- [What you have to do]
Reproduce the text of all the entries below, substituting "Читать далее" for every occurrence of "Подробнее" and leaving everything else unchanged. Omit the picture placeholder lines from your answer.

** Opening Input data block **

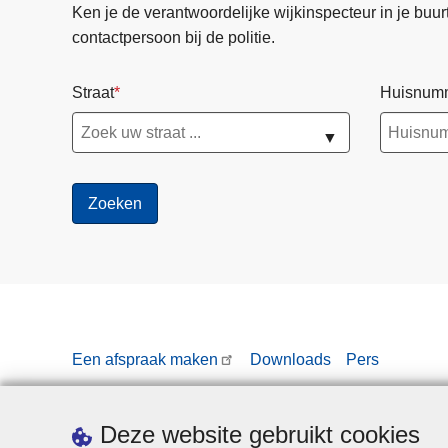
Ken je de verantwoordelijke wijkinspecteur in je buurt? 
contactpersoon bij de politie.
Straat
Huisnum
▼
Een afspraak maken
Downloads
Pers
Deze website gebruikt cookies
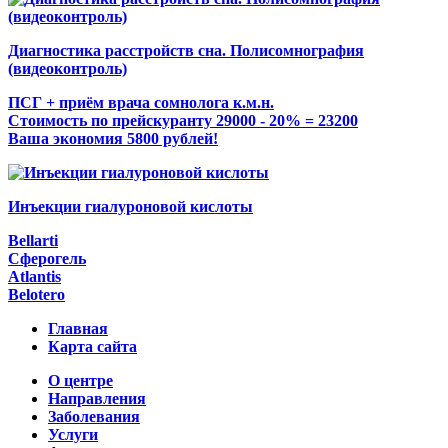
Диагностика расстройств сна. Полисомнография
(видеоконтроль)
ПСГ + приём врача сомнолога к.м.н.
Стоимость по прейскуранту 29000 - 20% = 23200
Ваша экономия 5800 рублей!
Инъекции гиалуроновой кислоты
Bellarti
Сферогель
Atlantis
Belotero
Главная
Карта сайта
О центре
Направления
Заболевания
Услуги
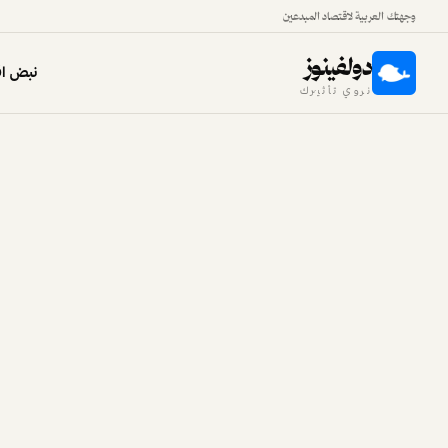
وجهتك العربية لاقتصاد المبدعين
دولفينوز
نبض اق
نروي تأثيرك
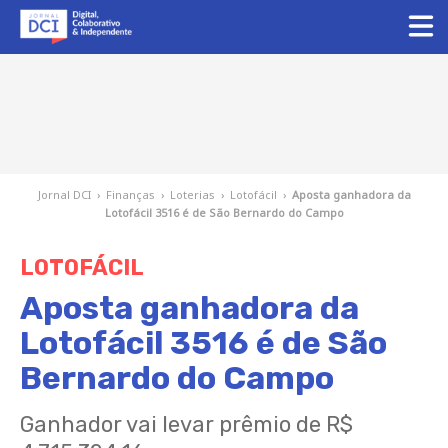
Jornal DCI
›
Finanças
›
Loterias
›
Lotofácil
›
Aposta ganhadora da
Lotofácil 3516 é de São Bernardo do Campo
LOTOFÁCIL
Aposta ganhadora da
Lotofácil 3516 é de São
Bernardo do Campo
Ganhador vai levar prêmio de R$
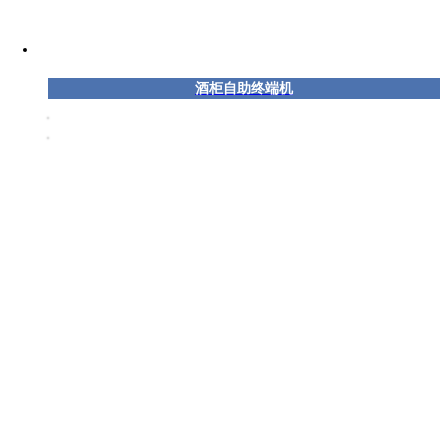
酒柜自助终端机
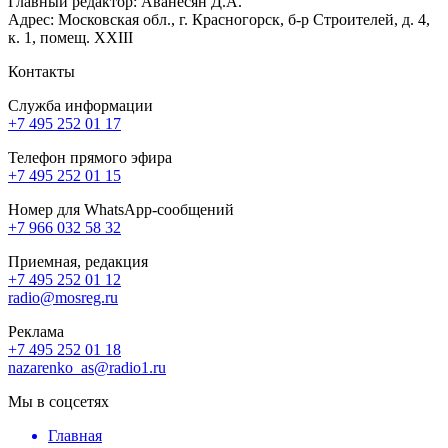
Главный редактор: Аванесян Д.А.
Адрес: Московская обл., г. Красногорск, б-р Строителей, д. 4,
к. 1, помещ. XXIII
Контакты
Служба информации
+7 495 252 01 17
Телефон прямого эфира
+7 495 252 01 15
Номер для WhatsApp-сообщений
+7 966 032 58 32
Приемная, редакция
+7 495 252 01 12
radio@mosreg.ru
Реклама
+7 495 252 01 18
nazarenko_as@radio1.ru
Мы в соцсетях
Главная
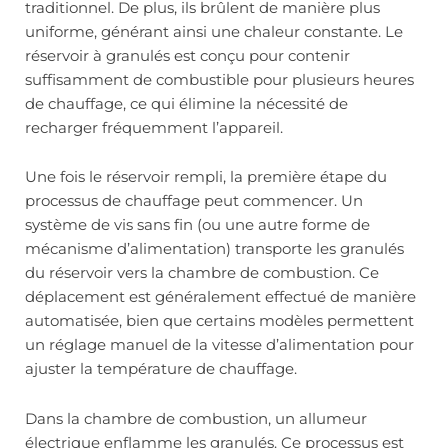
traditionnel. De plus, ils brûlent de manière plus
uniforme, générant ainsi une chaleur constante. Le
réservoir à granulés est conçu pour contenir
suffisamment de combustible pour plusieurs heures
de chauffage, ce qui élimine la nécessité de
recharger fréquemment l’appareil.
Une fois le réservoir rempli, la première étape du
processus de chauffage peut commencer. Un
système de vis sans fin (ou une autre forme de
mécanisme d’alimentation) transporte les granulés
du réservoir vers la chambre de combustion. Ce
déplacement est généralement effectué de manière
automatisée, bien que certains modèles permettent
un réglage manuel de la vitesse d’alimentation pour
ajuster la température de chauffage.
Dans la chambre de combustion, un allumeur
électrique enflamme les granulés. Ce processus est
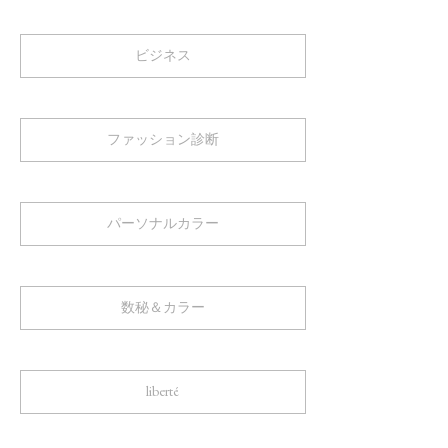
ビジネス
ファッション診断
パーソナルカラー
数秘＆カラー
liberté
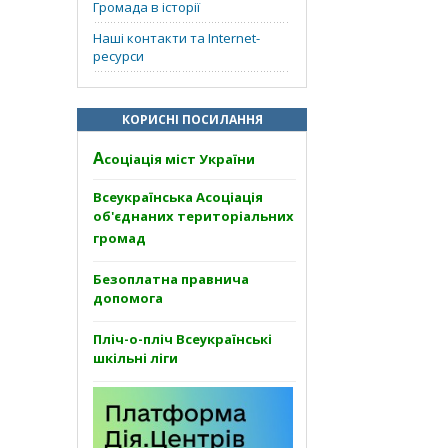
Громада в історії
Наші контакти та Internet-
ресурси
КОРИСНІ ПОСИЛАННЯ
А
соціація міст України
Всеукраїнська Асоціація
об'єднаних територіальних
громад
Безоплатна правнича
допомога
Пліч-о-пліч Всеукраїнські
шкільні ліги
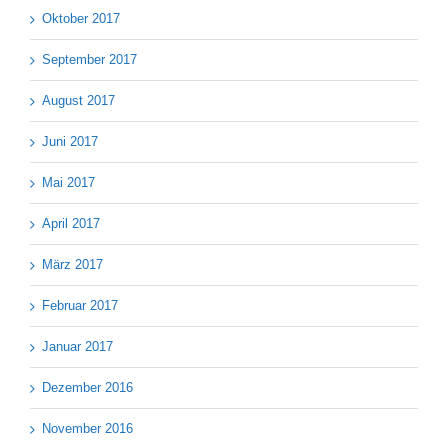
Oktober 2017
September 2017
August 2017
Juni 2017
Mai 2017
April 2017
März 2017
Februar 2017
Januar 2017
Dezember 2016
November 2016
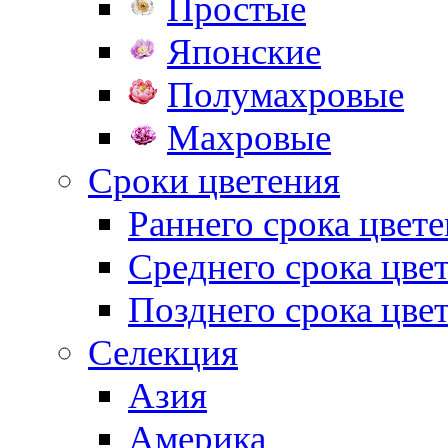
Простые
Японские
Полумахровые
Махровые
Сроки цветения
Раннего срока цвет
Среднего срока цве
Позднего срока цве
Селекция
Азия
Америка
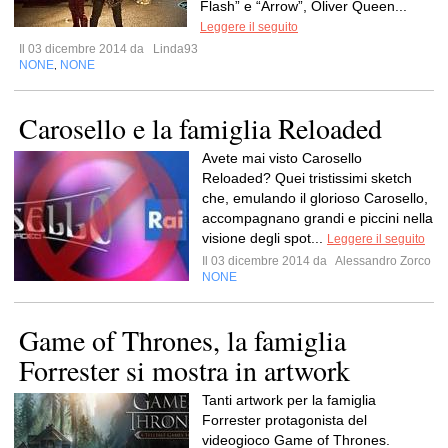
Flash” e “Arrow”, Oliver Queen...
Leggere il seguito
Il 03 dicembre 2014 da
Linda93
NONE
NONE
,
Carosello e la famiglia Reloaded
Avete mai visto Carosello
Reloaded? Quei tristissimi sketch
che, emulando il glorioso Carosello,
accompagnano grandi e piccini nella
visione degli spot...
Leggere il seguito
Il 03 dicembre 2014 da
Alessandro Zorco
NONE
Game of Thrones, la famiglia
Forrester si mostra in artwork
Tanti artwork per la famiglia
Forrester protagonista del
videogioco Game of Thrones.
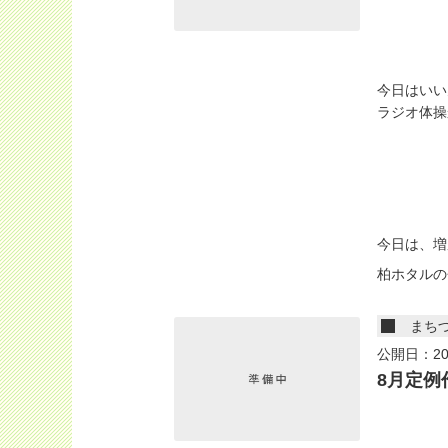
今日はいい
ラジオ体操
今日は、増
柏ホタルの
まち
公開日：20
8月定例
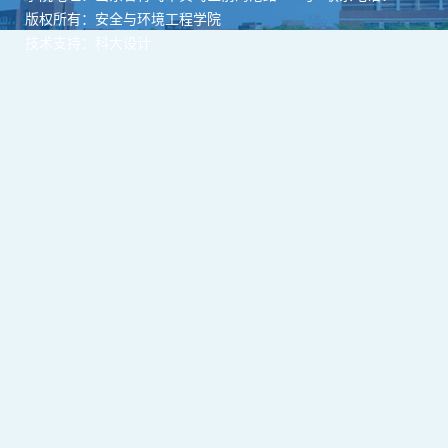
版权所有：安全与环境工程学院
技术支持：科大设计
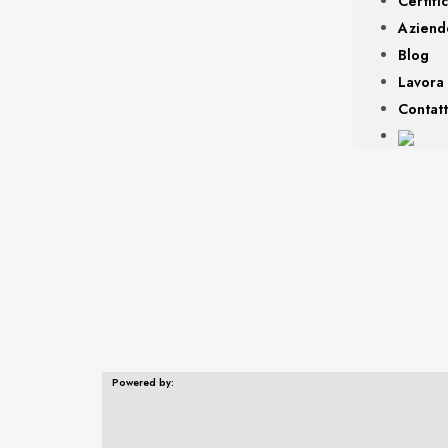
Certifi
Aziend
Blog
Lavora
Contatt
Powered by:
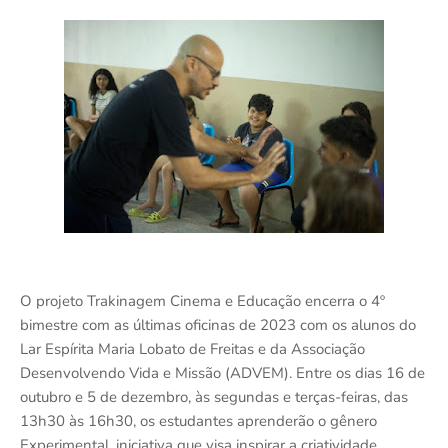
O projeto Trakinagem Cinema e Educação encerra o 4º
bimestre com as últimas oficinas de 2023 com os alunos do
Lar Espírita Maria Lobato de Freitas e da Associação
Desenvolvendo Vida e Missão (ADVEM). Entre os dias 16 de
outubro e 5 de dezembro, às segundas e terças-feiras, das
13h30 às 16h30, os estudantes aprenderão o gênero
Experimental, iniciativa que visa inspirar a criatividade,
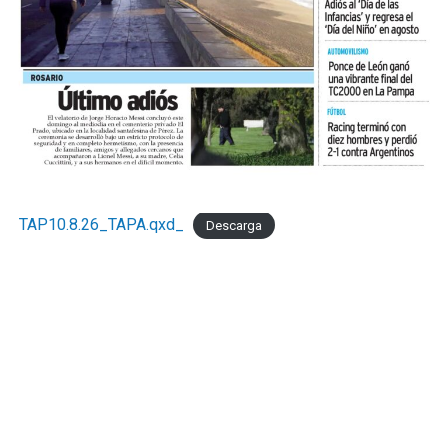
TAP10.8.26_TAPA.qxd_
Descarga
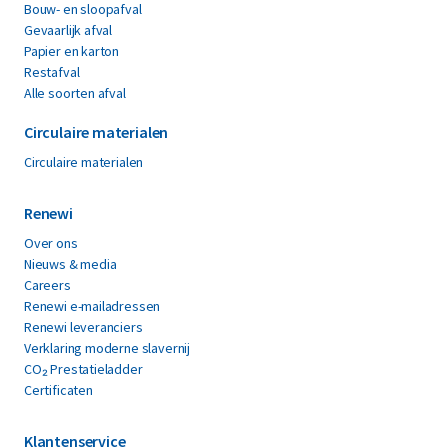
Bouw- en sloopafval
Gevaarlijk afval
Papier en karton
Restafval
Alle soorten afval
Circulaire materialen
Circulaire materialen
Renewi
Over ons
Nieuws & media
Careers
Renewi e-mailadressen
Renewi leveranciers
Verklaring moderne slavernij
CO₂ Prestatieladder
Certificaten
Klantenservice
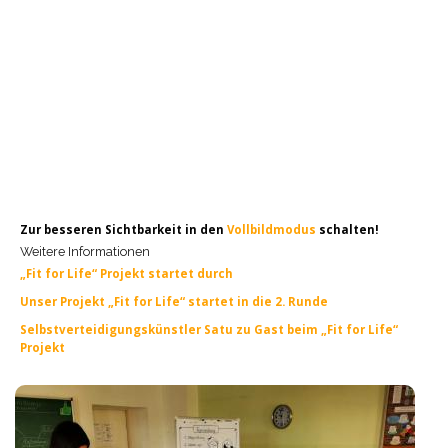
Zur besseren Sichtbarkeit in den
Vollbildmodus
schalten!
Weitere Informationen
„Fit for Life“ Projekt startet durch
Unser Projekt „Fit for Life“ startet in die 2. Runde
Selbstverteidigungskünstler Satu zu Gast beim „Fit for Life“
Projekt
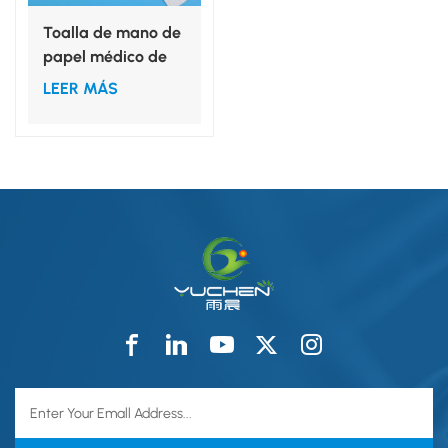
Toalla de mano de
papel médico de
55 g/m² 30*40
LEER MÁS
cm/40*40 cm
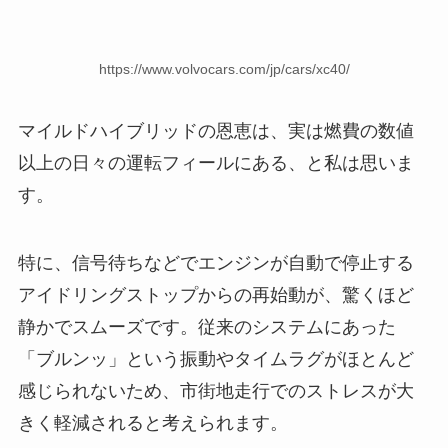
https://www.volvocars.com/jp/cars/xc40/
マイルドハイブリッドの恩恵は、実は燃費の数値
以上の日々の運転フィールにある、と私は思いま
す。
特に、信号待ちなどでエンジンが自動で停止する
アイドリングストップからの再始動が、驚くほど
静かでスムーズです。従来のシステムにあった
「ブルンッ」という振動やタイムラグがほとんど
感じられないため、市街地走行でのストレスが大
きく軽減されると考えられます。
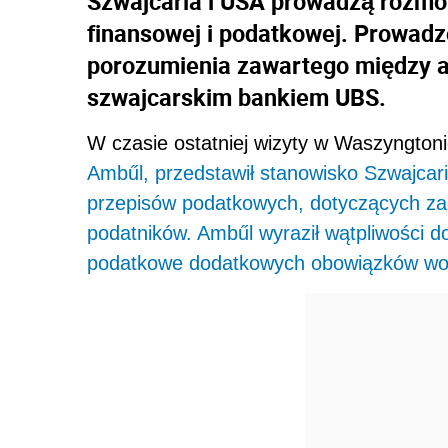
Szwajcaria i USA prowadzą rozmo
finansowej i podatkowej. Prowad
porozumienia zawartego między 
szwajcarskim bankiem UBS.
W czasie ostatniej wizyty w Waszyngtoni
Ambűl, przedstawił stanowisko Szwajcar
przepisów podatkowych, dotyczących z
podatników. Ambűl wyraził wątpliwości 
podatkowe dodatkowych obowiązków wobe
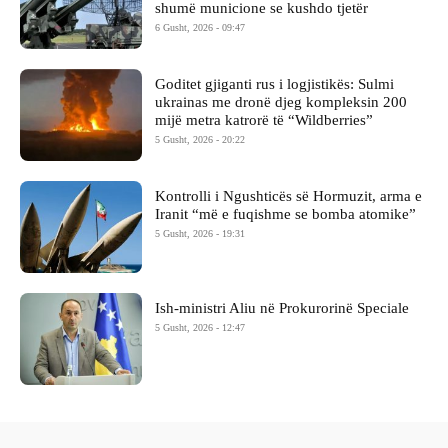
shumë municione se kushdo tjetër
6 Gusht, 2026 - 09:47
Goditet gjiganti rus i logjistikës: Sulmi
ukrainas me dronë djeg kompleksin 200
mijë metra katrorë të “Wildberries”
5 Gusht, 2026 - 20:22
Kontrolli i Ngushticës së Hormuzit, arma e
Iranit “më e fuqishme se bomba atomike”
5 Gusht, 2026 - 19:31
Ish-ministri ​Aliu në Prokurorinë Speciale
5 Gusht, 2026 - 12:47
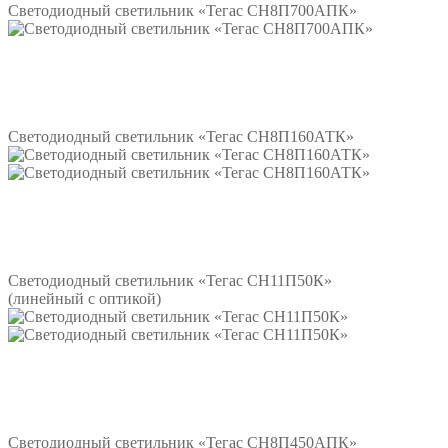
Светодиодный светильник «Тегас СН8П700АПК»
Подробнее
Светодиодный светильник «Тегас СН8П160АТК»
Подробнее
Светодиодный светильник «Тегас СН11П50К»
(линейный с оптикой)
Подробнее
Светодиодный светильник «Тегас СН8П450АПК»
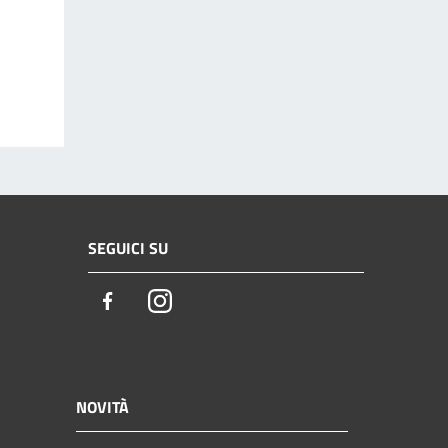
SEGUICI SU
Facebook
Instagram
NOVITÀ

** Closing Input data block **

- [Output for this task]
Ken je de verantwoordelijke wijkinspecteur in je buurt? 
contactpersoon bij de politie.
Straat
Huisnum
▼
Een afspraak maken
Downloads
Pers
Deze website gebruikt cookies
Диагностика расстройств сна. Полисомнография
(видеоконтроль)
ПСГ + приём врача сомнолога к.м.н.
Стоимость по прейскуранту 29000 - 20% = 23200
Ваша экономия 5800 рублей!
Инъекции гиалуроновой кислоты
Bellarti
Сферогель
Atlantis
Belotero
Главная
Карта сайта
О центре
Направления
Заболевания
Услуги
وجهتك العربية لاقتصاد المبدعين
دولفينوز
نبض اق
نروي تأثيرك
Jornal DCI
›
Finanças
›
Loterias
›
Lotofácil
›
Aposta ganhadora da
Lotofácil 3516 é de São Bernardo do Campo
LOTOFÁCIL
Aposta ganhadora da
Lotofácil 3516 é de São
Bernardo do Campo
Ganhador vai levar prêmio de R$
酒柜自助终端机
Главный редактор: Аванесян Д.А.
Адрес: Московская обл., г. Красногорск, б-р Строителей, д. 4,
к. 1, помещ. XXIII
Контакты
Служба информации
+7 495 252 01 17
Телефон прямого эфира
+7 495 252 01 15
Номер для WhatsApp-сообщений
+7 966 032 58 32
Приемная, редакция
+7 495 252 01 12
radio@mosreg.ru
Реклама
+7 495 252 01 18
nazarenko_as@radio1.ru
Мы в соцсетях
Главная
traditionnel. De plus, ils brûlent de manière plus
uniforme, générant ainsi une chaleur constante. Le
réservoir à granulés est conçu pour contenir
suffisamment de combustible pour plusieurs heures
de chauffage, ce qui élimine la nécessité de
recharger fréquemment l’appareil.
Une fois le réservoir rempli, la première étape du
processus de chauffage peut commencer. Un
système de vis sans fin (ou une autre forme de
mécanisme d’alimentation) transporte les granulés
du réservoir vers la chambre de combustion. Ce
déplacement est généralement effectué de manière
automatisée, bien que certains modèles permettent
un réglage manuel de la vitesse d’alimentation pour
ajuster la température de chauffage.
Dans la chambre de combustion, un allumeur
électrique enflamme les granulés. Ce processus est
ビジネス
ファッション診断
パーソナルカラー
数秘＆カラー
liberté
Громада в історії
Наші контакти та Internet-
ресурси
КОРИСНІ ПОСИЛАННЯ
А
соціація міст України
Всеукраїнська Асоціація
об'єднаних територіальних
громад
Безоплатна правнича
допомога
Пліч-о-пліч Всеукраїнські
шкільні ліги
Oktober 2017
September 2017
August 2017
Juni 2017
Mai 2017
April 2017
März 2017
Februar 2017
Januar 2017
Dezember 2016
November 2016
Простые
Японские
Полумахровые
Махровые
Сроки цветения
Раннего срока цвет
Среднего срока цве
Позднего срока цве
Селекция
Азия
Америка
Flash” e “Arrow”, Oliver Queen...
Leggere il seguito
Il 03 dicembre 2014 da
Linda93
NONE
NONE
,
Carosello e la famiglia Reloaded
Avete mai visto Carosello
Reloaded? Quei tristissimi sketch
che, emulando il glorioso Carosello,
accompagnano grandi e piccini nella
visione degli spot...
Leggere il seguito
Il 03 dicembre 2014 da
Alessandro Zorco
NONE
Game of Thrones, la famiglia
Forrester si mostra in artwork
Tanti artwork per la famiglia
Forrester protagonista del
videogioco Game of Thrones.
今日はいい
ラジオ体操
今日は、増
柏ホタルの
まち
公開日：20
8月定例
版权所有：安全与环境工程学院
技术支持：科大设计
Certifi
Aziend
Blog
Lavora
Contatt
Powered by:
O projeto Trakinagem Cinema e Educação encerra o 4º
bimestre com as últimas oficinas de 2023 com os alunos do
Lar Espírita Maria Lobato de Freitas e da Associação
Desenvolvendo Vida e Missão (ADVEM). Entre os dias 16 de
outubro e 5 de dezembro, às segundas e terças-feiras, das
13h30 às 16h30, os estudantes aprenderão o gênero
Experimental, iniciativa que visa inspirar a criatividade,
TAP10.8.26_TAPA.qxd_
Descarga
Bouw- en sloopafval
Gevaarlijk afval
Papier en karton
Restafval
Alle soorten afval
Circulaire materialen
Circulaire materialen
Renewi
Over ons
Nieuws & media
Careers
Renewi e-mailadressen
Renewi leveranciers
Verklaring moderne slavernij
CO₂ Prestatieladder
Certificaten
Klantenservice
Zur besseren Sichtbarkeit in den
Vollbildmodus
schalten!
Weitere Informationen
„Fit for Life“ Projekt startet durch
Unser Projekt „Fit for Life“ startet in die 2. Runde
Selbstverteidigungskünstler Satu zu Gast beim „Fit for Life“
Projekt
Toalla de mano de
papel médico de
55 g/m² 30*40
LEER MÁS
cm/40*40 cm
https://www.volvocars.com/jp/cars/xc40/
マイルドハイブリッドの恩恵は、実は燃費の数値
以上の日々の運転フィールにある、と私は思いま
す。
特に、信号待ちなどでエンジンが自動で停止する
アイドリングストップからの再始動が、驚くほど
静かでスムーズです。従来のシステムにあった
「ブルンッ」という振動やタイムラグがほとんど
感じられないため、市街地走行でのストレスが大
きく軽減されると考えられます。
Szwajcaria i USA prowadzą rozmo
finansowej i podatkowej. Prowad
porozumienia zawartego między 
szwajcarskim bankiem UBS.
W czasie ostatniej wizyty w Waszyngtoni
Ambűl, przedstawił stanowisko Szwajcar
przepisów podatkowych, dotyczących z
podatników. Ambűl wyraził wątpliwości 
podatkowe dodatkowych obowiązków wobe
shumë municione se kushdo tjetër
6 Gusht, 2026 - 09:47
Goditet gjiganti rus i logjistikës: Sulmi
ukrainas me dronë djeg kompleksin 200
mijë metra katrorë të “Wildberries”
5 Gusht, 2026 - 20:22
Kontrolli i Ngushticës së Hormuzit, arma e
Iranit “më e fuqishme se bomba atomike”
5 Gusht, 2026 - 19:31
Ish-ministri ​Aliu në Prokurorinë Speciale
5 Gusht, 2026 - 12:47
Светодиодный светильник «Тегас СН8П700АПК»
Читать далее
Светодиодный светильник «Тегас СН8П160АТК»
Читать далее
Светодиодный светильник «Тегас СН11П50К»
(линейный с оптикой)
Читать далее
Светодиодный светильник «Тегас СН8П450АПК»
SEGUICI SU
Facebook
Instagram
NOVITÀ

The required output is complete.